* **PROBLEM DETAILS**:
Pick out every line of the entries below where "Data" occurs, and copy those lines.
START INPUT RECORDS
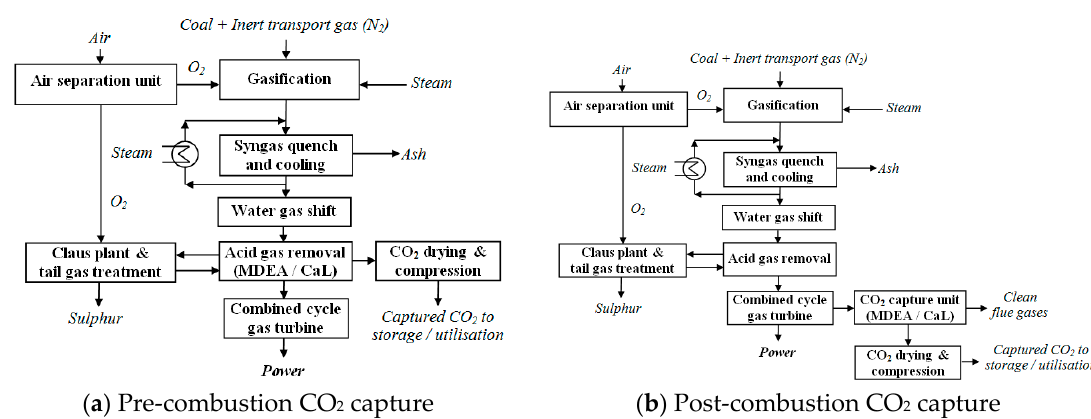
Figure 3. Decarbonized Integrated Gasification Combined Cycle (IGCC) power plant options.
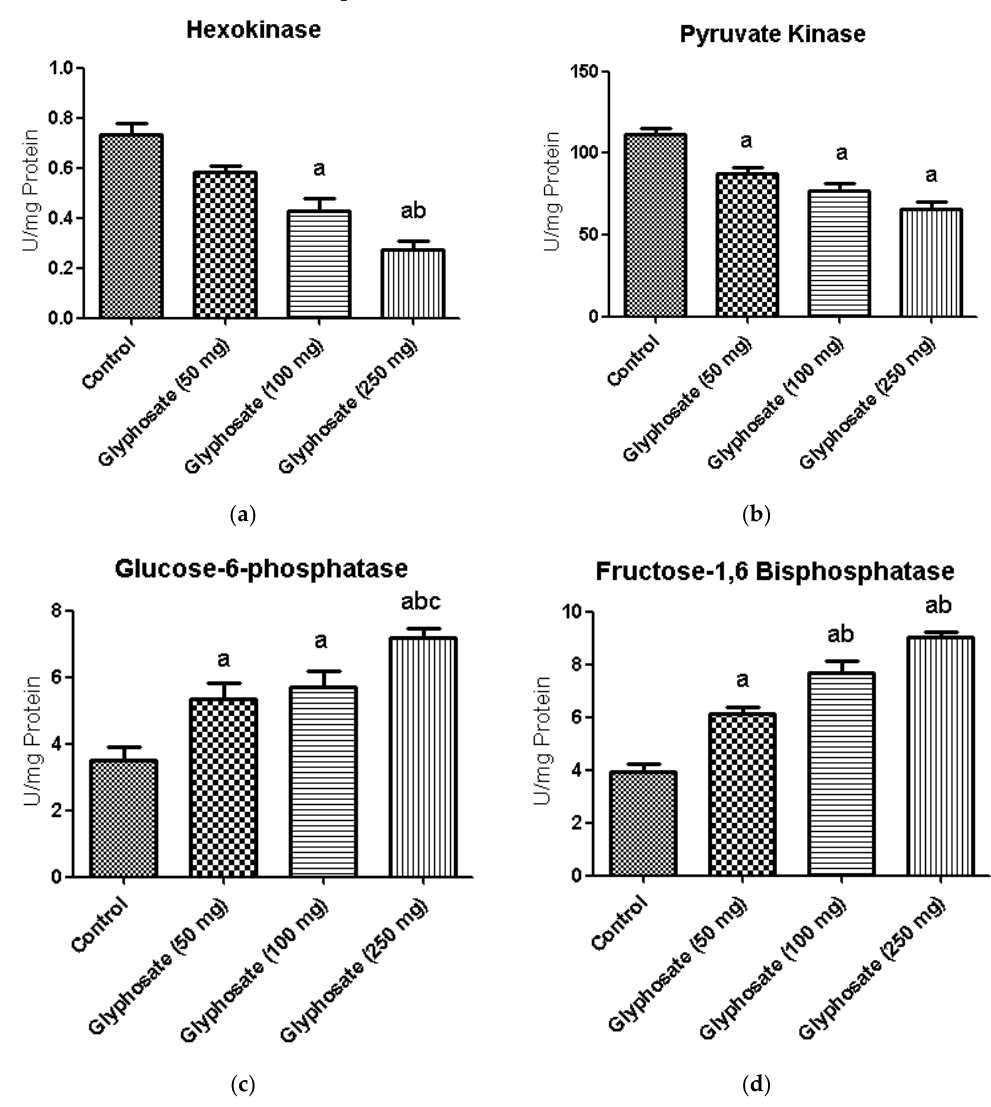
Figure 4. ( a – d ): The effect of glyphosate on the activity of glycolytic (hexokinase and pyruvate kinase) and gluconeogenic (glucose-6-phosphatase and fructose-1,6-bisphosphatase) enzymes in control and glyphosate treated rats. Data were expressed as mean ± SEM where n = 6 rats for each group. Values significant at p < 0.05 were analyzed with a — control, b — glyphosate (50 mg/kg b.wt.), and c — glyphosate (100 mg/kg b.wt.).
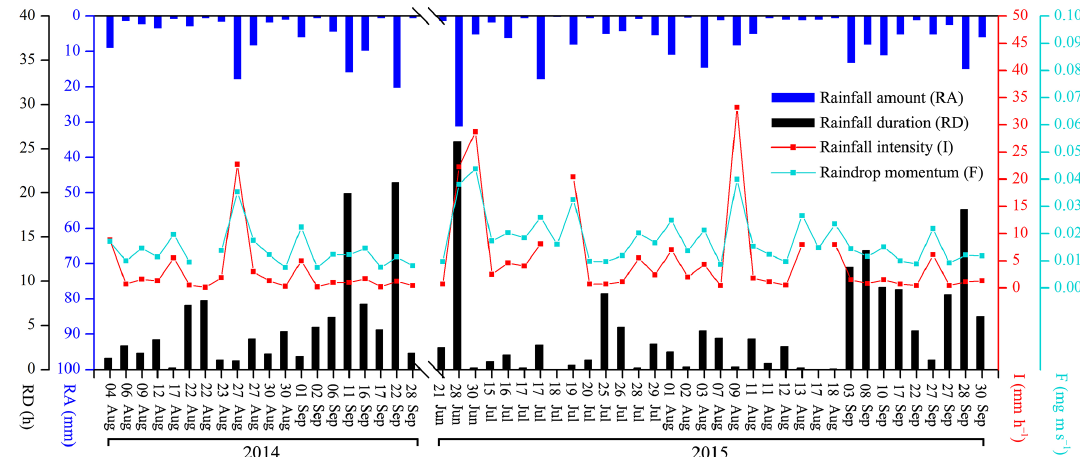
Figure 2. Inter-event variations in rainfall characteristics during the experimental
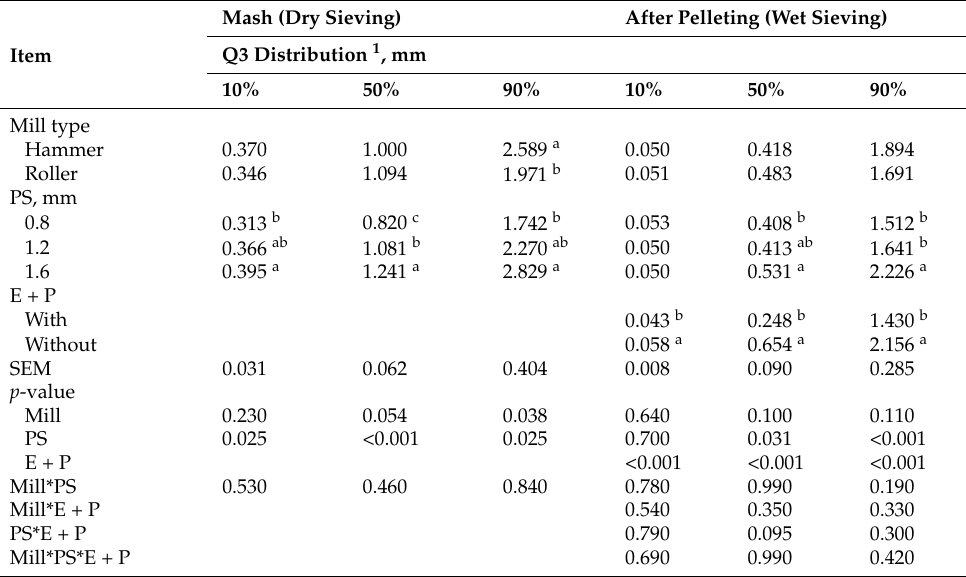
Table 2. Estimated particle size cumulative distribution (mm) of broiler diets ground using two types of mill at three particle sizes (PS), submitted to conditioning with or without expander (E + P) prior to pelleting, and the quality of resulting pellets.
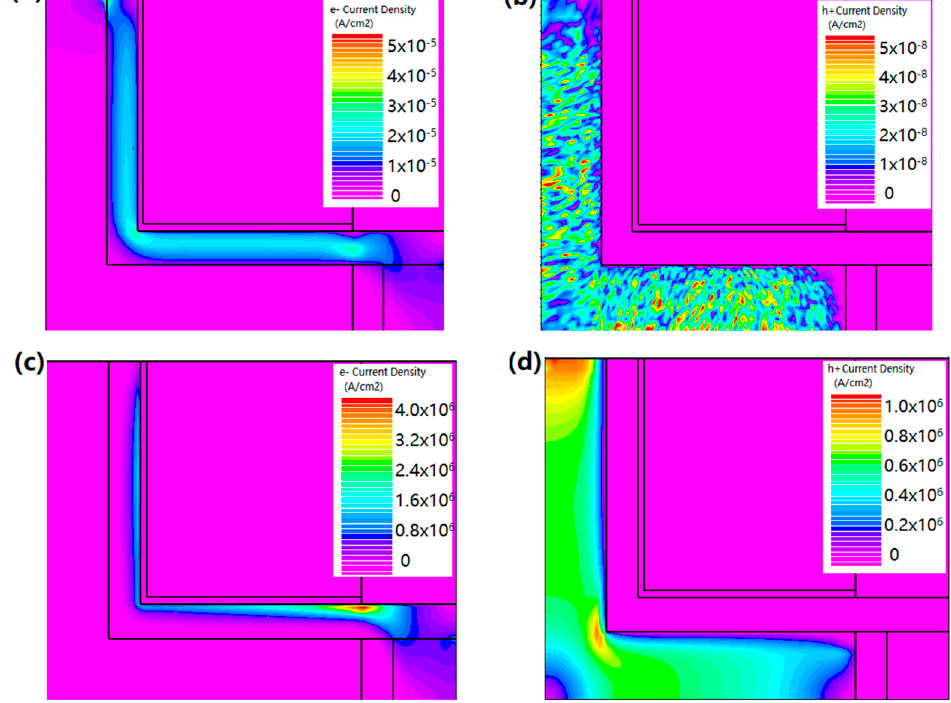
Figure 3. Simulated diagrams of ( a ) OFF-state electron current density, ( b ) OFF-state hole current density, ( c ) ON-state electron current density, and ( d ) ON-state hole current density at V DS = 0.5 V. The transfer characteristic curve simulated by Silvaco TCAD is shown in Figure 1b.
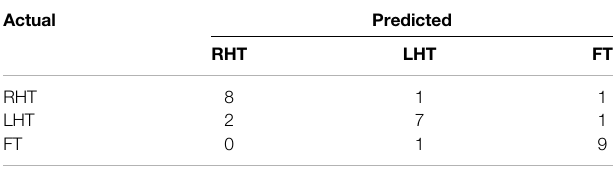
Frontiers in Big Data |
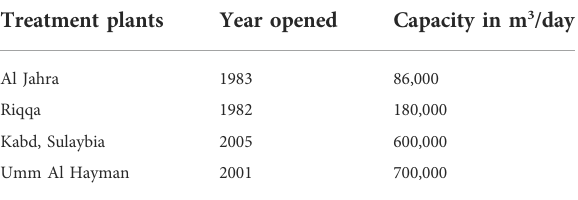
TABLE 3 Details of wastewater treatment plants in Kuwait (Al-Shammari, 2018; Abusam et al., 2012; MEED, 2022). Treatment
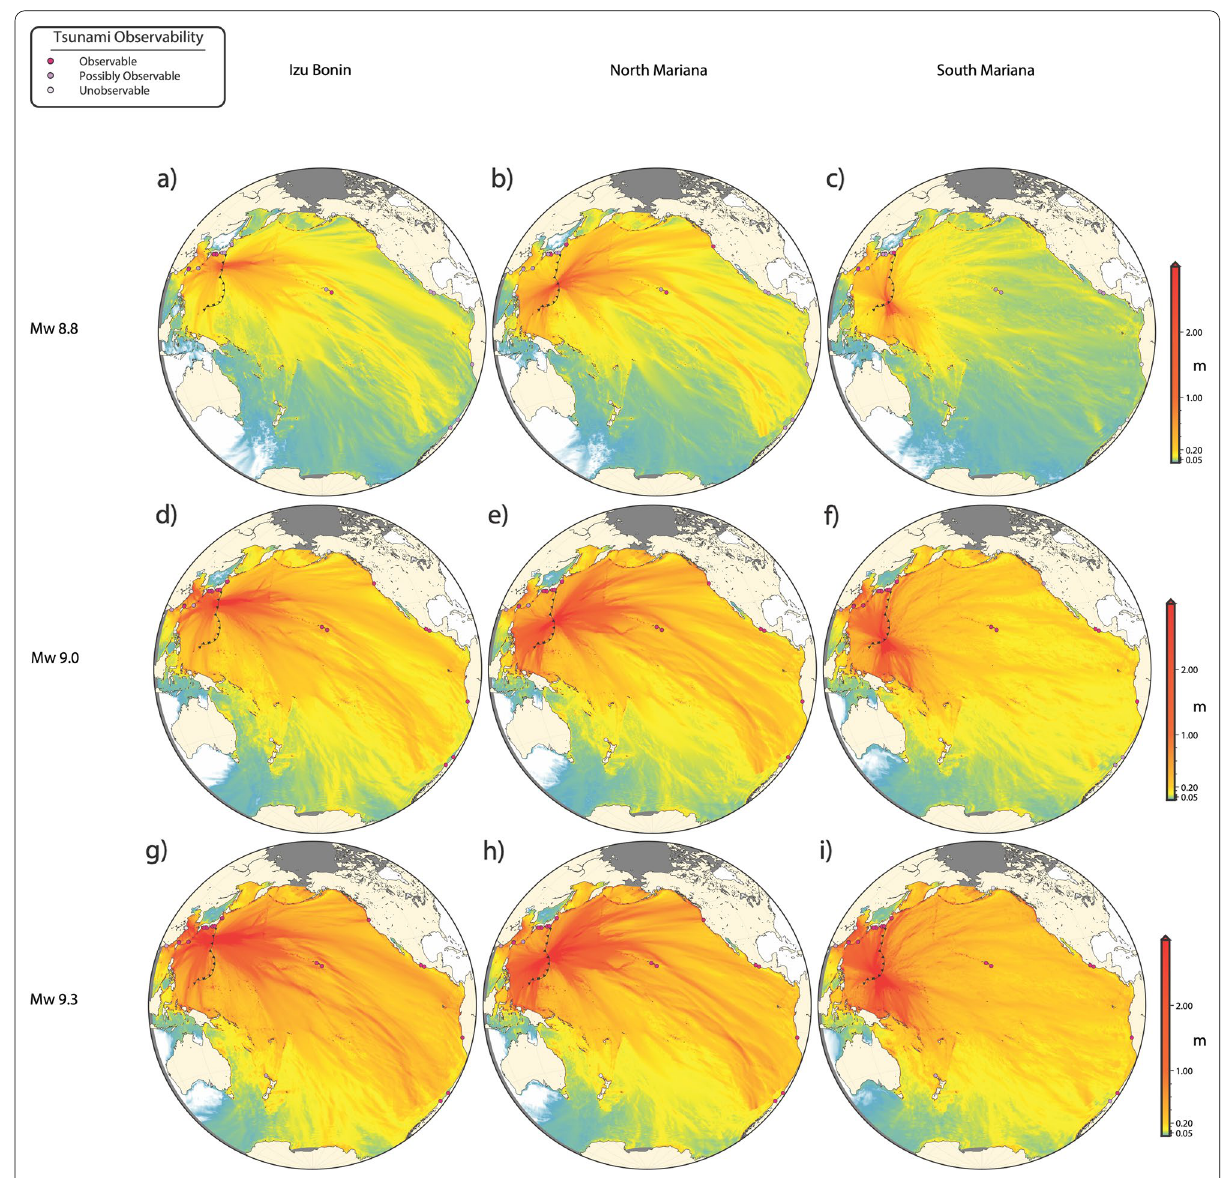
Fig. 3 Maximum wave height and tsunami observability for earthquake scenarios in the Izu–Bonin–Mariana subduction system. Figures a-c show maximum wave heights for earthquakes of magnitude M w 8.7 for the Izu–Bonin (a), North Mariana (b), and South Mariana (c) sources. Figures d-f show maximum wave heights for earthquakes of magnitude M w 9.0 for the Izu–Bonin (d), North Mariana (e), and South Mariana (f) sources. Figures g-I show maximum tsunami wave heights for magnitude M w 9.3 earthquakes for the Izu–Bonin (g), North Mariana (h), and South Mariana (i). Filled circles represent tsunami visibility with the darkest purple indicating maximum wave heights in excess of the local tidal range, medium purple representing maximum wave heights larger than 30% of the local tidal range, and the lightest purple indicating maximum wave heights less than 30% of the local tidal range. All plots use the same color scale for maximum wave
END INPUT RECORDS
* **THE COMPLETED TASK**:
Figure 4. ( a – d ): The effect of glyphosate on the activity of glycolytic (hexokinase and pyruvate kinase) and gluconeogenic (glucose-6-phosphatase and fructose-1,6-bisphosphatase) enzymes in control and glyphosate treated rats. Data were expressed as mean ± SEM where n = 6 rats for each group. Values significant at p < 0.05 were analyzed with a — control, b — glyphosate (50 mg/kg b.wt.), and c — glyphosate (100 mg/kg b.wt.).
Frontiers in Big Data |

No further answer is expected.